Devang Naik, Apple Computer Inc. (U.S.A.)
Hands-free desktop command and control speech recognition suffers from the critical drawback of improperly rejecting spurious conversation. This results in false acceptances of unintended speech commands that can inconvenience the user. A neural-network approach is proposed to detect spurious conversation by determining talker location. The approach is based on the premise that spoken utterances not directed towards the microphone source tend to be more reverberant and are likely to be spurious. The method estimates a confidence measure proportional to the amount of reverberation in the end-pointed speech signal. The measure is obtained from a neural network that determines if the speech was directed to the microphone or was spoken otherwise. The proposed measure can be combined with acoustic, linguistic and semantic information to improve upon decisions taken by conventional rejection modeling schemes.
Tan Lee, Dept. of EE, CUHK (Hong Kong)
Pak Chung Ching, Dept. of EE, CUHK (Hong Kong)
This paper describes a novel design of neural network based speech recognition system for isolated Cantonese syllables. Since Cantonese is a monosyllabic and tonal language, the recognition system consists of a tone recognizer and a base syllable recognizer. The tone recognizer adopts the architecture of multi-layer perceptron in which each output neuron represents a particular tone. The syllable recognizer contains a large number of independently trained recurrent networks, each representing a designated Cantonese syllable. Such a modular structure provides greater flexibility to expand the system vocabulary progressively by adding new syllable models. To demonstrate the effectiveness of the proposed method, a speaker-dependent recognition system has been built with the vocabulary growing from 40 syllables to 200 syllables. In the case of 200 syllables, a top-1 recognition accuracy of 81.8% has been attained and the top-3 accuracy is 95.2%
Barbara Talle, University of Ulm (Germany)
Gabi Krone, University of Ulm (Germany)
Günther Palm, University of Ulm (Germany)
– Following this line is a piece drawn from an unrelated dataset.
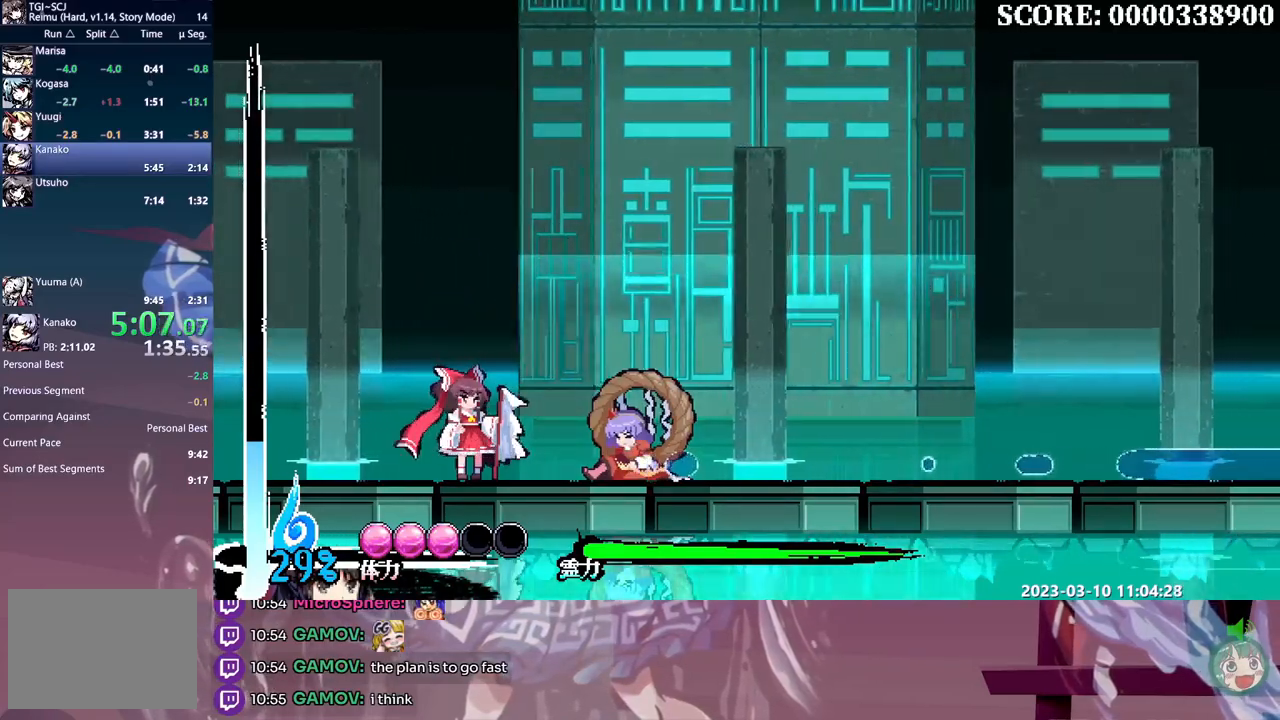
{"buttons": ["B", "DPAD_RIGHT"], "events": [[33, "B", "up"], [83, "B", "down"], [283, "B", "up"], [333, "B", "down"], [417, "B", "up"], [467, "B", "down"]]}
For technical speech recognition systems as well as for humans it has been shown that the combination of acoustic and optic information can enhance speech recognition performance. But it still remains an open question, at which stage of processing the two information channels should be combined. In this paper we systematically investigate this problem by means of a neural speech recognition system applied to monosyllabic words. Different fusion architectures of multilayer perceptrons are compared both for noiseless and noisy acoustic data. Furthermore, different modularized neural architectures are examined for the acoustic channel alone. The results corroborate the idea of separate processing of the two channels until the final stage of classification.
Ha-Jin Yu, KAIST (Korea)
Yung-Hwan Oh, KAIST (Korea)
A neural network model based on a non-uniform unit for speaker-independent continuous speech recognition is proposed. The functions of the neural network model include segmenting the input speech into sub-word units, classifying the units and detecting words, and each of them is implemented by a module. The recognition unit we propose can includes arbitrary number of phonemes in a unit, so that it can absorb co-articulation effects which spread for several phonemes. The unit classifier module separates the speech into stationary and transition parts and use different parameters for them. The word detector module can learn all the pronunciation variations in the training data. The system is evaluated on a subset of TIMIT speech data.